WHAT YOU HAVE TO DO:
Reproduce the portion of the BERT notebook below that runs from "encoded_train = train_ds.map(preprocess, batched=True)" up to and including "encoded_test = test_ds.map(preprocess, batched=True)", keeping every character unchanged.

STUDY TEXT:

====

In [None]:
!pip install transformers datasets evaluate accelerate



In [None]:
from datasets import load_dataset
import transformers
from transformers import (
    AutoTokenizer,
    AutoModelForSequenceClassification,
    TrainingArguments,
    Trainer
)
import numpy as np
!pip install evaluate
import evaluate



In [None]:
print(transformers.__version__)
print(transformers.__file__)

4.56.0
/usr/local/lib/python3.12/dist-packages/transformers/__init__.py


In [None]:
dataset = load_dataset("nkazi/SciEntsBank")

# use UA split (unseen answers)
train_ds = dataset["train"]
test_ds = dataset["test_ua"]

In [None]:
# model_name = "distilbert-base-uncased"
model_name = "bert-base-uncased"
tokenizer = AutoTokenizer.from_pretrained(model_name) # tokenization 把句子切成单元词

In [None]:
# Preprocess function: combine question + student_answer
def preprocess(data):
    # 把文本转换成了 input_ids, attention_mask, token_type_ids
    return tokenizer(
        data["question"],
        data["student_answer"],
        truncation=True,
        padding="max_length",
        max_length=64
    )

encoded_train = train_ds.map(preprocess, batched=True) # 文字转成数字的token tokenization + encoding（把token词转成数字IDs）
encoded_test = test_ds.map(preprocess, batched=True)

Map:   0%|          | 0/540 [00:00<?, ? examples/s]

In [None]:
# define model
num_labels = 5   # correct, wrong, partially_correct, irrelevant, contradictory
model = AutoModelForSequenceClassification.from_pretrained(
    model_name,
    num_labels=num_labels
)

Some weights of BertForSequenceClassification were not initialized from the model checkpoint at bert-base-uncased and are newly initialized: ['classifier.bias', 'classifier.weight']
You should probably TRAIN this model on a down-stream task to be able to use it for predictions and inference.


In [None]:
# metric
accuracy = evaluate.load("accuracy")
f1 = evaluate.load("f1")

def compute_metrics(eval_pred):
    logits, labels = eval_pred
    preds = np.argmax(logits, axis=-1)

====

RAW DATA:
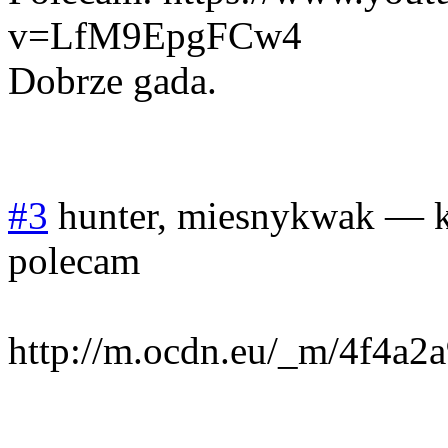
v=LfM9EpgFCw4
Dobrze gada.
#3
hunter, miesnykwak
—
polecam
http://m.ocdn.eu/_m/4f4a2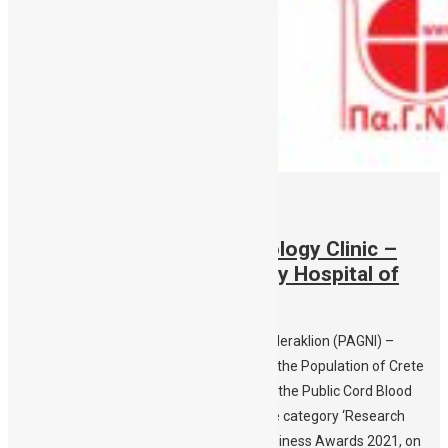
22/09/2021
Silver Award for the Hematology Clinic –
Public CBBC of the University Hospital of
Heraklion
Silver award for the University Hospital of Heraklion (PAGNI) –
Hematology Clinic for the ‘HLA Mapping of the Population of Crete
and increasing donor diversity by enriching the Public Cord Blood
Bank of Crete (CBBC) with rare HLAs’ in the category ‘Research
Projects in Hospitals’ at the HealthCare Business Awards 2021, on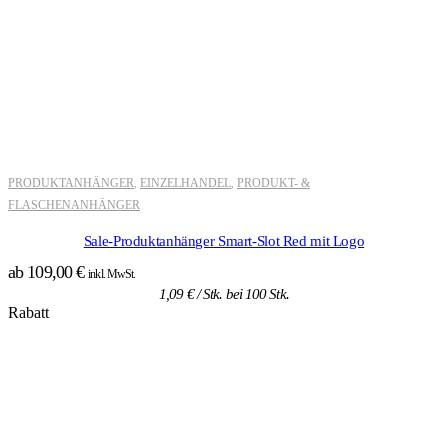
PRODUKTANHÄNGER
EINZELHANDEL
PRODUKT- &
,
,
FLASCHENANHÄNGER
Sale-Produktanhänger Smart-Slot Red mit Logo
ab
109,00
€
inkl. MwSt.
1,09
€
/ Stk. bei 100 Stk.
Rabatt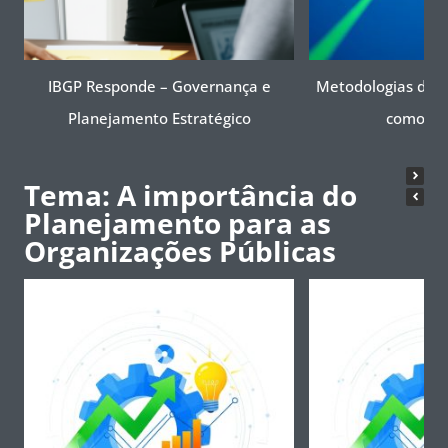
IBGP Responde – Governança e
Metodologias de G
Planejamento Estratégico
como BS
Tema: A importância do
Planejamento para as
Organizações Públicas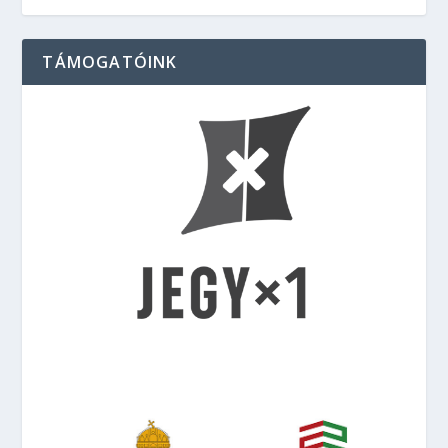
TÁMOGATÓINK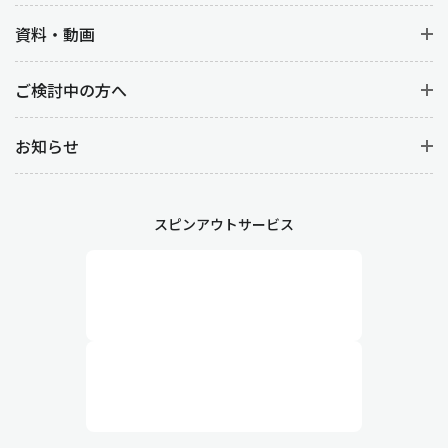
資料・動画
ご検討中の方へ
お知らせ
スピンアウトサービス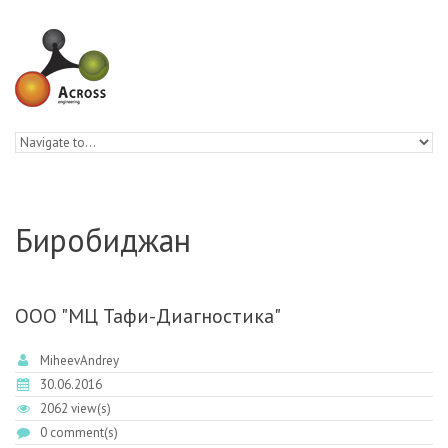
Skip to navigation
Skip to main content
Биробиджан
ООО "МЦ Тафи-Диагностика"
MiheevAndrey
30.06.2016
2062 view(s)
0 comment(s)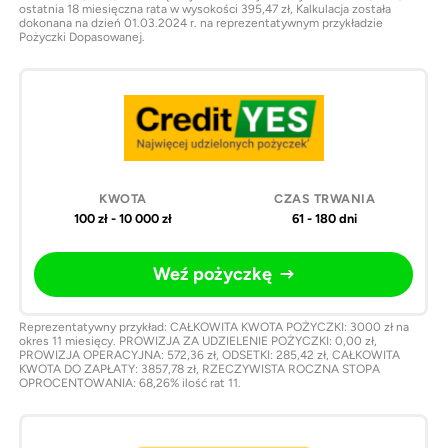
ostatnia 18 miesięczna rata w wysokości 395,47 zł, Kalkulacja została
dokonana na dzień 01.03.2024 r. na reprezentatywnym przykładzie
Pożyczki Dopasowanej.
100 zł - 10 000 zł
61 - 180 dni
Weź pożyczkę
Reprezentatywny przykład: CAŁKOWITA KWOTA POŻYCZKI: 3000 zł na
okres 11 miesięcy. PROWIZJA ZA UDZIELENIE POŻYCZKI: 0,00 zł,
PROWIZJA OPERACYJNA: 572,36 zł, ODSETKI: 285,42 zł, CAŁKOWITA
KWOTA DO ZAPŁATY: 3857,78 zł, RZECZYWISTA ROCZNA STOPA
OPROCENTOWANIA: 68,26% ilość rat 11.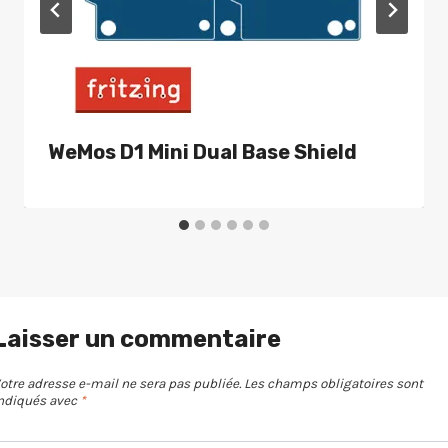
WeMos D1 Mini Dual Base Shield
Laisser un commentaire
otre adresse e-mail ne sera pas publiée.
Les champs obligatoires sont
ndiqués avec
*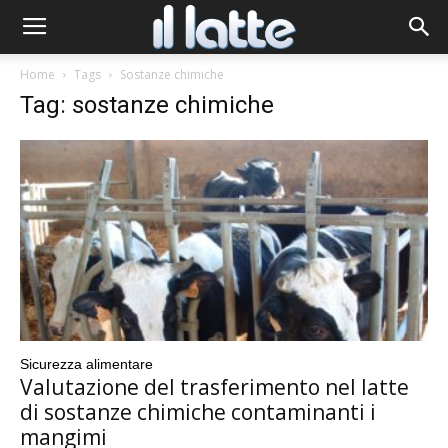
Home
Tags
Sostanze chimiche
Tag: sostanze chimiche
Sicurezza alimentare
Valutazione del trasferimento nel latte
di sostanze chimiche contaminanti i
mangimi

====

TASK OUTPUT:
encoded_train = train_ds.map(preprocess, batched=True) # 文字转成数字的token tokenization + encoding（把token词转成数字IDs）
encoded_test = test_ds.map(preprocess, batched=True)